Au début du septième des 142 livres de Ab Urbe Condita, l’historien romain Tite-Live raconte des événements qui se sont passés vers 361 avant J.-C. à Rome. Suite à une épidémie de peste subie depuis deux longues années que l’on vit comme un signe de la colère des dieux, on décida d’instaurer des jeux exceptionnels, des ludi scaenici (jeux scéniques) pour apaiser le courroux divin.

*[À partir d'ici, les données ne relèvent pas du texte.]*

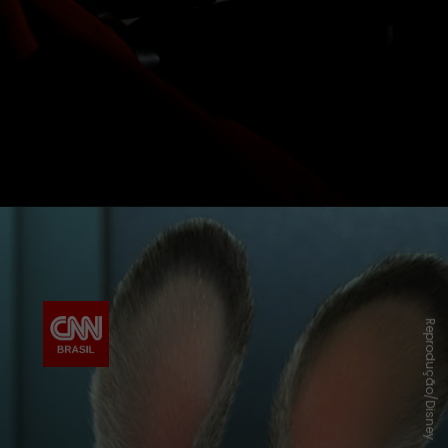
Reprodução/Disney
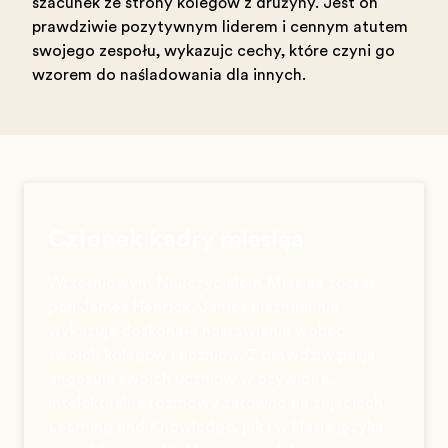
szacunek ze strony kolegów z drużyny. Jest on
prawdziwie pozytywnym liderem i cennym atutem
swojego zespołu, wykazując cechy, które czynią go
wzorem do naśladowania dla innych.
Członek kadry miesiąca
Wrześniowym Nauczycielem Miesiąca został
pan James Henrick
. James niezmiennie
wykazuje doskonałe nastawienie wobec
swoich kolegów i uczniów. Z prawdziwą pasją
angażuje swoich uczniów w ożywione,
intelektualne rozmowy zarówno na zajęciach
Learning and Knowledge, jak i w klasie języka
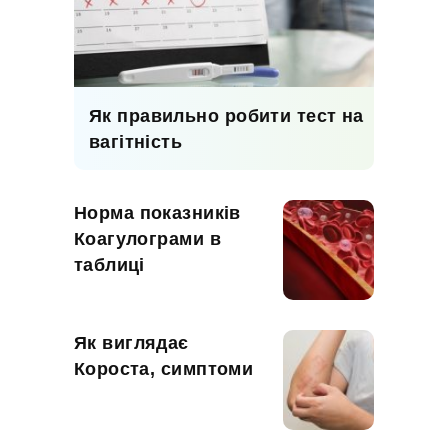
Як правильно робити тест на
вагітність
Норма показників
Коагулограми в
таблиці
Як виглядає
Короста, симптоми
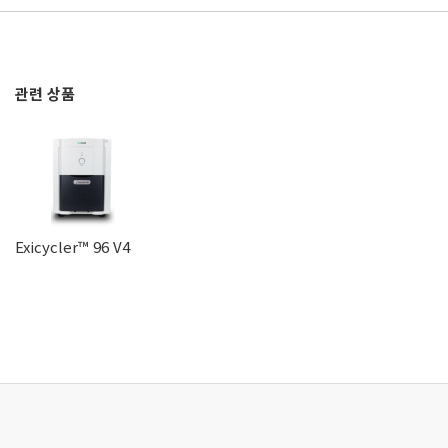
관련 상품
Exicycler™ 96 V4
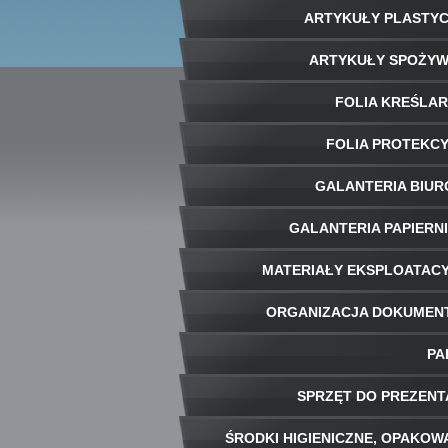
ARTYKUŁY PLASTY
ARTYKUŁY SPOŻY
FOLIA KREŚLA
FOLIA PROTEKC
GALANTERIA BIU
GALANTERIA PAPIERN
MATERIAŁY EKSPLOATAC
ORGANIZACJA DOKUME
PA
SPRZĘT DO PREZENT
ŚRODKI HIGIENICZNE, OPAKOW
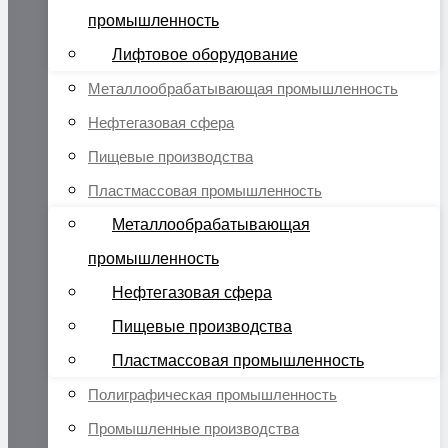
промышленность
Лифтовое оборудование
Металлообрабатывающая промышленность
Нефтегазовая сфера
Пищевые производства
Пластмассовая промышленность
Металлообрабатывающая
промышленность
Нефтегазовая сфера
Пищевые производства
Пластмассовая промышленность
Полиграфическая промышленность
Промышленные производства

À l’image de la Grèce, le théâtre romain est avant tout une cérémonie religieuse, en l’honneur du dieu Bacchus, mais il possède son identité propre, comme le soulignent les historiens Tite-Live et Plutarque. En effet, l’on doit rechercher les origines du théâtre latin à la fois en Étrurie, d’où est venue la danse au son de la flûte (les histrions), mais également dans les rites des Lupercales, où l’on observait déjà des pantomimes et des danses. Quoi qu’il en soit, lors de ces ludi scaenici, des ludions dansent devant le peuple rassemblé pour l’occasion, on perçoit alors une sorte de gaieté communicative qui passe des ludions aux jeunes gens et les entraînent à les imiter. Ils échangent des plaisanteries et des grossièretés entre eux. Le terme « ludi scaenici », jeu scénique, montre qu’il s’agit d’une action délimitée par la « scaena » (le mur de fond) et qui n’a pas la spontanéité d’un cortège carnavalesque parcourant les rues de la cité comme on a pu le connaître en Grèce.
Temps de gloire et déclin du théâtre romain
Au fur et à mesure du temps, les spectacles ont pris diverses formes, se sont enrichis de chants et d’improvisations dialoguées, donnant naissance par la suite à la satura (la farce latine). À partir de 240 avant J.-C., on célèbre le triomphe de Rome lors de la première guerre punique à travers des jeux dramatiques, durant lesquels Livius Andronicus fait représenter une tragédie grecque qu’il a préalablement traduite en latin. Force est de constater que le modèle grec sera dès lors déterminant : le théâtre devient un art, alternant dialogues et parties chantées. Un siècle plus tard, le théâtre latin devait connaître son heure de gloire, grâce à cinq grands dramaturges : Ennius, Pacuvius, Accius, Plaute et Térence. À la fin de la République et sous l’Empire, il connaît un déclin important, l’on retiendra surtout le nom de Sénèque sous l’empereur Néron.
Organisation des jeux scéniques
Il est indéniable que le lien avec la religion est omniprésent dans le théâtre latin. Effectivement, le « ludus » est un acte propitiatoire, qui doit permettre de rétablir la paix avec les dieux et les représentations sont données à l’occasion de fêtes religieuses. Ainsi les jeux mégalésiens sont organisés en l’honneur de la grande mère Cybèle, du 4 au 10 avril ; les jeux de Flore s’étendent du 28 avril au 3 mai ; les jeux Apollinaire (organisés en l’honneur d’Apollon) sont célébrés du 6 au 13 juillet ; les jeux romains en l’honneur de Jupiter se déroulent du 4 au 19 septembre, et les jeux plébéiens (toujours en l’honneur de Jupiter) ont lieu du 4 au 17 novembre.
En plus de ces fêtes de la cité qui reviennent chaque année, les triomphes des généraux ou même les circonstances propres à la vie de chaque grande famille étaient des occasions de proposer des spectacles : les jeux funéraires que Scipion Emilien organisa en l’honneur de son père Paul Emile virent la représentation des Adelphes de Térence. En –55, le théâtre de Pompée fut inauguré, et on vit alors défiler sur la scène plus 600 mules chargés de butins, au cours de la représentation de la tragédie d’Agamemnon, qui fêtait justement le triomphe de Pompée.